Today, at the Greenbuild conference in New Orleans, entrepreneur and author Paul Hawken will publicly unveil a project, more than a year in the works, aimed at reducing greenhouse gas concentration in the atmosphere.
You read that right: to reduce, not just stabilize, atmospheric CO2 and other gases, in order to reverse rising global temperatures.
Project Drawdown, as it is named, will produce a book in 2016, detailing the costs and benefits of scores of climate solutions, from light bulb technology to livestock techniques to literacy for teenage girls. For each, Hawken and his team will “do the numbers,” providing detailed, science-based data and econometric models showing how each plays out, based on current technology and how it will likely evolve over the project’s 30-year horizon.
“The book is not a plan,” Hawken explained to me recently. “It is not a proposal. It is a reflection back to the world what we are doing and know how to do right this second.”
A meaningful dent
The project grew out of Hawken’s frustration with actionable, scalable solutions that would make a meaningful dent in the atmosphere’s growing accumulation of greenhouse gases. The solutions that had been proffered over the years were all seemingly out of reach — ungodly amounts of solar and wind energy that would be required, for example, or the mass adoption of futuristic, unproven technologies.

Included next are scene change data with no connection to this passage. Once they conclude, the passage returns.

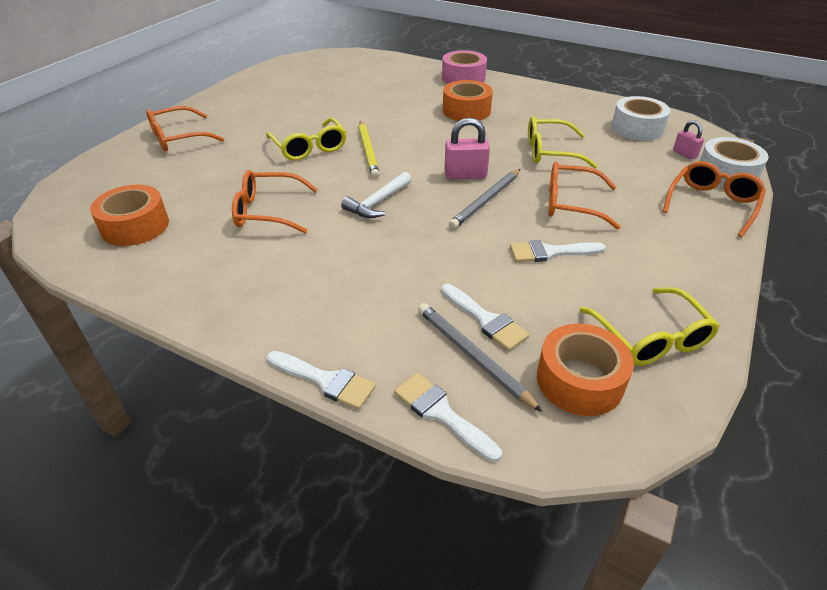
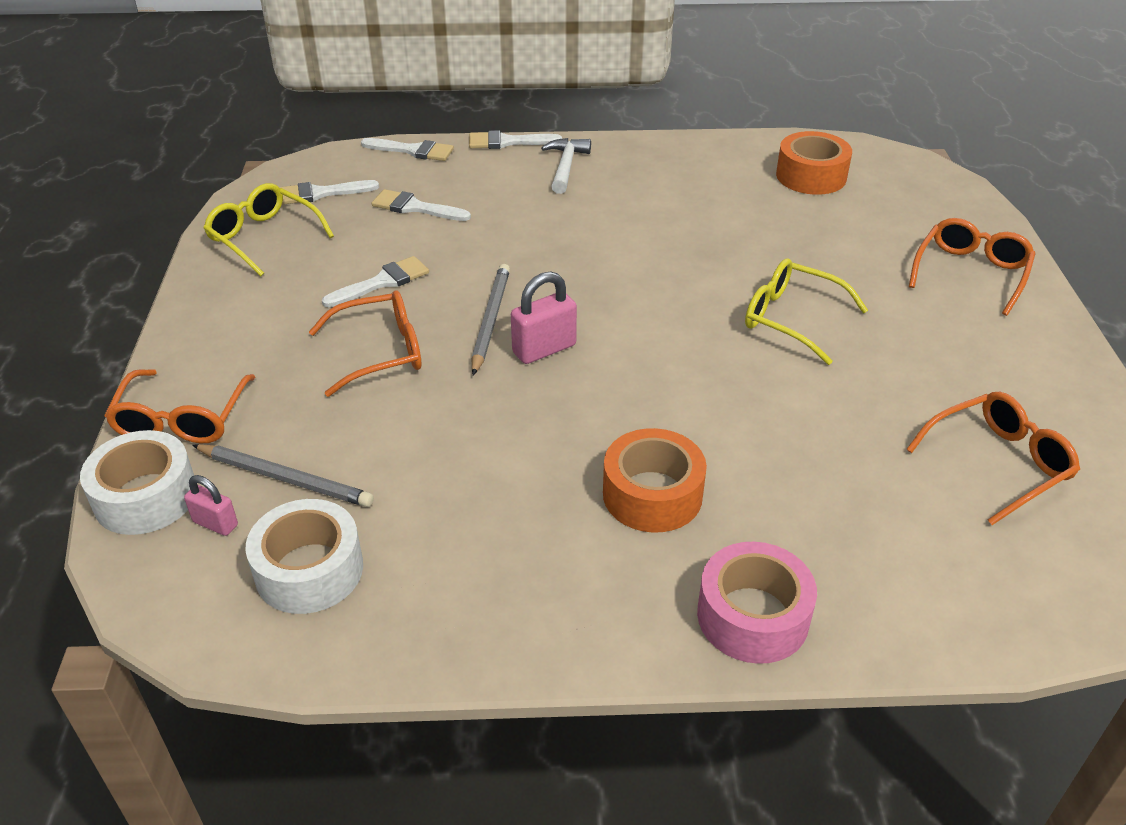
camera: 150 degrees right, 0 degrees up
(268, 211) = (715, 227): orange glasses -> orange glasses (998, 463)
(368, 151) = (710, 342): yellow pencil -> none
(378, 202) = (614, 275): white hammer -> white hammer (565, 166)
(472, 356) = (411, 183): grey pencil -> grey pencil (285, 478)
(550, 152) = (447, 440): yellow glasses -> none
(579, 380) = (320, 193): orange tape -> white brush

“It made me feel like this is intractable, that it requires such Promethean work by such mammoth institutions, with policy changes that are more than structural,” he recalled. “It made me feel like it wasn’t possible to address climate change, rather than giving me hope.”
When the activist Bill McKibben wrote the seminal article, “Global Warming’s Terrifying New Math,” in Rolling Stone in 2012, Hawken asked, “Why aren’t we doing the math on the solutions? Somebody should come up with a list and see what it requires so you get to drawdown.”
The idea of “drawdown” — actually reducing greenhouse gas concentrations so that global temperatures drop — hasn’t been part of the conversation, at least among the United Nations crowd, climate activists or cleantech companies. Most focused on the seemingly pragmatic goal of stabilizing greenhouse gases at some level, expressed in parts per million, or ppm, that would be tolerable — or at least not catastrophic, from economic, environmental and social perspectives.